What is heart scintigraphy?
Myocardial scintigraphy combined with ergometry or a pharmacological (medicinal) stress test, is the most sensitive non-invasive test to identify and locate reduced blood flow to the heart muscle (Ischaemia). Furthermore it plays a role in the risk assessment of patients with suspected or known coronary heart disease and in the assessment of myocardial vitality (viability of heart muscle tissue) following an infarct.
Different radiopharmaceuticals and study protocols are used. Usually a pharmaceutical marked with technetium 99m (99mTc) (e.g. MIBI or tetrofosmin) is injected at the time of the greatest physical stress or after administering regadenoson (vessel enlarging medicine). Shortly after the scintigraphy commences (strain examination = stress examination).
Recordings at rest are prepared about 60 minutes after recordings in a state of stress or even on another day. Normally scintigraphy is performed using tomographic examination technology (detector head of the gamma camera rotates around the patient).

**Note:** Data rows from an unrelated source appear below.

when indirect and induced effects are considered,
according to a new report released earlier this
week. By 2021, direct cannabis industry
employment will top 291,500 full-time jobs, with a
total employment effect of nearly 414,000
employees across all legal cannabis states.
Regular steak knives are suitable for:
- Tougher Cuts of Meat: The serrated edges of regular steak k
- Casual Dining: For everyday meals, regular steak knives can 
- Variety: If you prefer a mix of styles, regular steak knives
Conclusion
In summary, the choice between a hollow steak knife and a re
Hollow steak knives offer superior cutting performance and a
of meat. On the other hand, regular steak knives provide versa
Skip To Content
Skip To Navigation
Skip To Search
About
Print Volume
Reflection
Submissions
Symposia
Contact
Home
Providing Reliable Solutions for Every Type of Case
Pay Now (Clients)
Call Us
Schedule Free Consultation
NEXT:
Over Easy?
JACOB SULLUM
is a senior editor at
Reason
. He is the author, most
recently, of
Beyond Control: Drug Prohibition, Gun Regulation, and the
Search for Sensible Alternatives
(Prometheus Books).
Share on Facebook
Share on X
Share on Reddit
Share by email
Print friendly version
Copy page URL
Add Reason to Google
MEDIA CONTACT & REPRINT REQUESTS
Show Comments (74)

The recording takes about 20 minutes but the entire examination requires an absence of about 3 hours (waiting time between the individual scintigraphy examinations - stress recording and rest recording – need not be in the Clinical Department for Nuclear medicine).
Interaction with other medication.
Beta-Blockers impair ergometry, depending on the half-life of the radiopharmaceutical they should be taken up to three days before the test.

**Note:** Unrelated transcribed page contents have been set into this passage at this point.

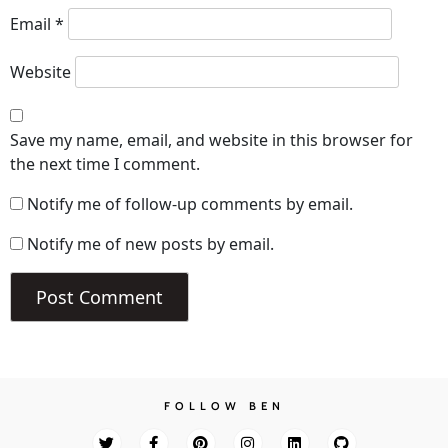
Email
*
Website
Save my name, email, and website in this browser for
the next time I comment.
Notify me of follow-up comments by email.
Notify me of new posts by email.
FOLLOW BEN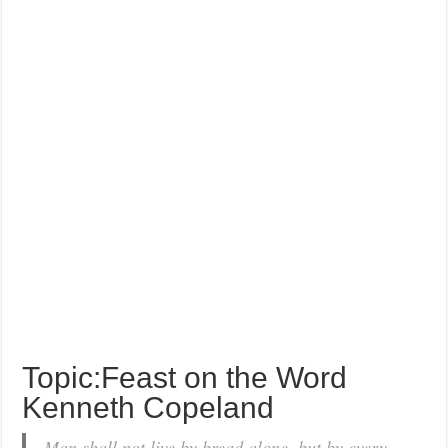
Topic:Feast on the Word
Kenneth Copeland
Man shall not live by bread alone, but by every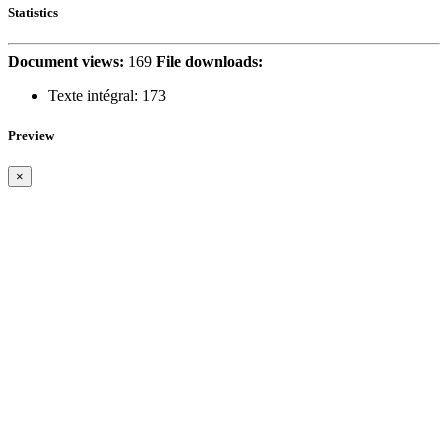
Statistics
Document views:
169
File downloads:
Texte intégral:
173
Preview
×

Medications containing caffeine or xanthine such as aminophylline, euphyllin, theospirex, spiropent, as well as coffee, tea, chocolate or cola drinks interfere with regadenoson as pharmacological test.

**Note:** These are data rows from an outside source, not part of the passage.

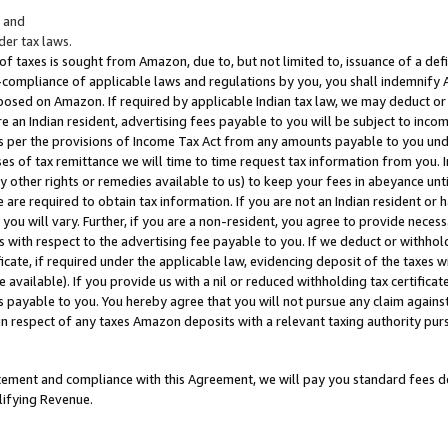
; and
er tax laws.
 of taxes is sought from Amazon, due to, but not limited to, issuance of a defi
on-compliance of applicable laws and regulations by you, you shall indemnify
posed on Amazon. If required by applicable Indian tax law, we may deduct or 
e an Indian resident, advertising fees payable to you will be subject to inco
 as per the provisions of Income Tax Act from any amounts payable to you un
s of tax remittance we will time to time request tax information from you. I
ny other rights or remedies available to us) to keep your fees in abeyance unt
 are required to obtain tax information. If you are not an Indian resident o
 you will vary. Further, if you are a non-resident, you agree to provide nece
s with respect to the advertising fee payable to you. If we deduct or withho
ficate, if required under the applicable law, evidencing deposit of the taxes w
available). If you provide us with a nil or reduced withholding tax certificate
s payable to you. You hereby agree that you will not pursue any claim against
 in respect of any taxes Amazon deposits with a relevant taxing authority pu
tatement and compliance with this Agreement, we will pay you standard fees d
lifying Revenue.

The patient should fast for the examination.
Risks (undesirable side effects)
No severe reactions have been described until now with technetium-99m marked radiopharmaceuticals. The main risk is related to the physical or pharmacological stress (rhythm disorders, heart infarction, although serious events very seldom occur, 1-10 of 100 000 examinations), stress-induced ischaemic events must be considered if necessary. The ability to drive is not influenced by this test.
The radiation load is in the medium range in the spectrum of nuclear medicine examinations.
Myocardial perfusion agents infiltrate breast milk. Any interruption to breastfeeding should be discussed with the staff of the nuclear medicine department.
Non-invasive identification of ischaemia in patients with chest complaints
Residual stress ischaemia following a myocardial infarct
Follow-up examinations after angioplasty or bypass operation.
Non-invasive search with suspected re-stenosis of a dilated or operated coronary vessel.